October 6, 2016 – Voice of San Diego – Maya Srikrishnan reports: Several proposed developments are complicating San Diego County’s attempts to reduce greenhouse gas emissions.
The county is currently rewriting its Climate Action Plan – the document that spells out how it plans to curb emissions – following a lawsuit from the Sierra Club. A judge declared the county’s plan needed legally enforceable emissions reductions – meaning people should be able to sue the county if it doesn’t make good on its reduction promises.
The county already has what’s called a general plan, a blueprint that spells out where and how building can take place. The county’s general plan says new development should happen near existing development and transit, to avoid sprawl and discourage driving. The Climate Action Plan is a separate, complementary document that shows how the county plans to reduce emissions through various methods, including development, transit, renewable energy, water and agriculture.
But developers are seeking special permission from the county to build several projects that don’t conform with the general plan. Environmentalists are concerned the projects would make it impossible for the county to meet the greenhouse gas reduction targets the state says it needs to meet by 2030.
“The more cynical view is they’re trying to get through these development permits before the Climate Action Plan is in place,” said Nicole Capretz, head of the Climate Action Campaign, referring to the developers seeking special permission to move forward with their projects.

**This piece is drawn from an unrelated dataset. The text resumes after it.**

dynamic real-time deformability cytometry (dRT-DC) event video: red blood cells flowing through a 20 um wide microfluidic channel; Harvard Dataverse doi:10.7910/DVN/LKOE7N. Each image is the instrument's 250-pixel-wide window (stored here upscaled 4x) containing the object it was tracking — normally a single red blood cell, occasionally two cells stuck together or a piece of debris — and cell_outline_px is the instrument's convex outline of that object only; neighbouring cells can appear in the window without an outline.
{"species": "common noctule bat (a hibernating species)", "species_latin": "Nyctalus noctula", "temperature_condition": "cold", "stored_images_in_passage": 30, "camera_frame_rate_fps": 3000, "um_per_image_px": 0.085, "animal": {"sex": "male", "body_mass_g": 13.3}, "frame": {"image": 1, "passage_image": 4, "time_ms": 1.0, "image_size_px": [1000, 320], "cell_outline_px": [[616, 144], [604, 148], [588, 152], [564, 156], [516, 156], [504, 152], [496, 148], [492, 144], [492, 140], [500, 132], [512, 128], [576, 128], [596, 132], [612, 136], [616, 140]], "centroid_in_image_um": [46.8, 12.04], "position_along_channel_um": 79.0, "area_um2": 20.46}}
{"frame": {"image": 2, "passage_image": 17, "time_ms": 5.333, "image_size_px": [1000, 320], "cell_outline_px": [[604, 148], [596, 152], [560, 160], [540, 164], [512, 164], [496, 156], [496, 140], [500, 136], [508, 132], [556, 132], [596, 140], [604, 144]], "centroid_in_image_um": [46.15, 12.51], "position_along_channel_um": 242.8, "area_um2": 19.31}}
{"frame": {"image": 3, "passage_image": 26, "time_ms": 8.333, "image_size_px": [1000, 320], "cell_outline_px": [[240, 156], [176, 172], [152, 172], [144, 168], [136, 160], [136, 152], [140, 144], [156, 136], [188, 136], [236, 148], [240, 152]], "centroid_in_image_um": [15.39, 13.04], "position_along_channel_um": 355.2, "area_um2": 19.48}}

Transportation is the county’s biggest source of greenhouse gas emissions. Nearly half – 47 percent – of the county’s emissions come from vehicles.
And since many of the big, pending projects aren’t along existing transportation corridors, and current transportation blueprints for the region don’t plan infrastructure near them, it’s likely the new housing developments would account for even more greenhouse gas emissions.
“At the end of the day the Climate Action Plan is a math equation,” Capretz said. “And if they’re not tackling their single biggest source, there’s no other measure that will make up for it. The numbers aren’t going to add up.”